In reality, it would be unrealistic for the FDA to plead for a dramatic budget increase, Smith-DeWaal said, as it would directly question the president and thus risk an FDA official's job.

Another subcommittee member, Rep. Ed Whitfield, R-Ky., commented on the confusing stratification of food safety responsibilities. In the GAO report, officials revealed that a frozen cheese pizza is the jurisdiction of FDA; add pepperoni or sausage, and it's USDA's responsibility. It's an example of the mind-boggling bureaucracy governing the issue: At least 12 federal agencies and 35 different laws govern food safety.

That division has led Durbin and DeLauro to reintroduce a bill that would scrap the current system, consolidating all food safety activities within a new, single agency. Among other powers, the new food group would have the authority of mandatory recall, a weapon the FDA and USDA do not possess. An identical law passed last year's House, but was never discussed in the higher chamber.

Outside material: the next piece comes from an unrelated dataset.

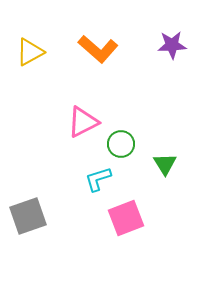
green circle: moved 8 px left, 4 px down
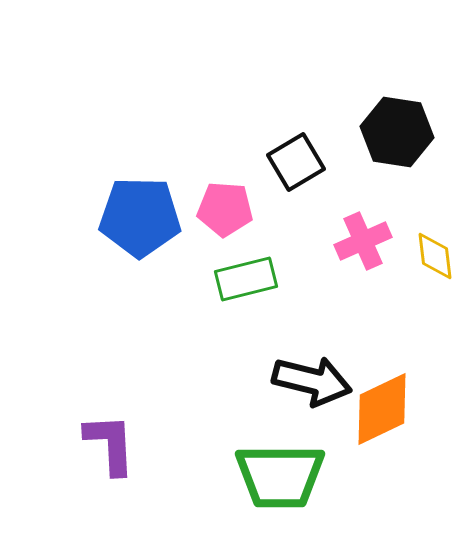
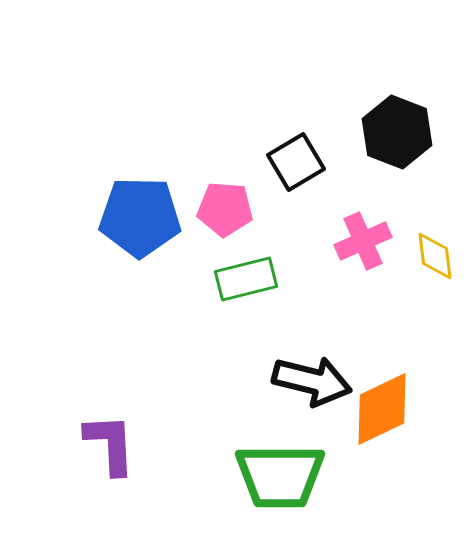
black hexagon: rotated 12 degrees clockwise
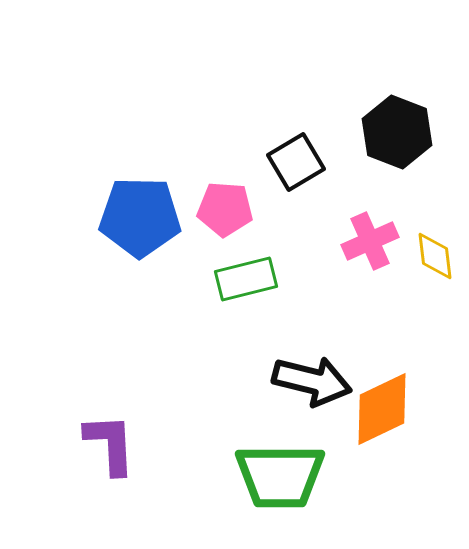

While not every lawmaker agrees on government authority that's that big, many Republicans support a stronger food safety arm.

"We have to be careful about over-consolidation of power, but it does seem that there are too many places people have to go," said Rep. Michael Burgess, R-Tex. "In any case, it's got to be nimble and quick. It's not an issue of 'Have you put the power in the hands of one agency?' It's 'How's it going to help people like you and me?'"

Some groups worry that a consolidation of power could actually weaken the strength of American food safety. Jeff Fidis, staff attorney for U.S. PIRG, the federation of state public interest research groups, said a previous proposal would have allowed federal food-safety rules to override state authority, even when the states' laws were stronger. While the organization thinks federal consolidation is good, it can't be done at the expense of more responsive state arms.

"States are laboratories of democracy. They're good testing grounds of what are effective regulations," Fidis said. "They're much more nimble and able to respond more quickly to localized concerns, which is huge when you talk about food safety."

The Center for Science in the Public Interest supports consolidation, but Smith-DeWaal said that a new food agency isn't enough, if it's not properly funded or powerful.

"Any food agency needs more funding and more teeth to create regulations," she said. "Teeth include programs of preventive controls, not just enforcement when something goes wrong. They need to have the authority to create mandatory programs that cause companies to manage hazards before they reach the public."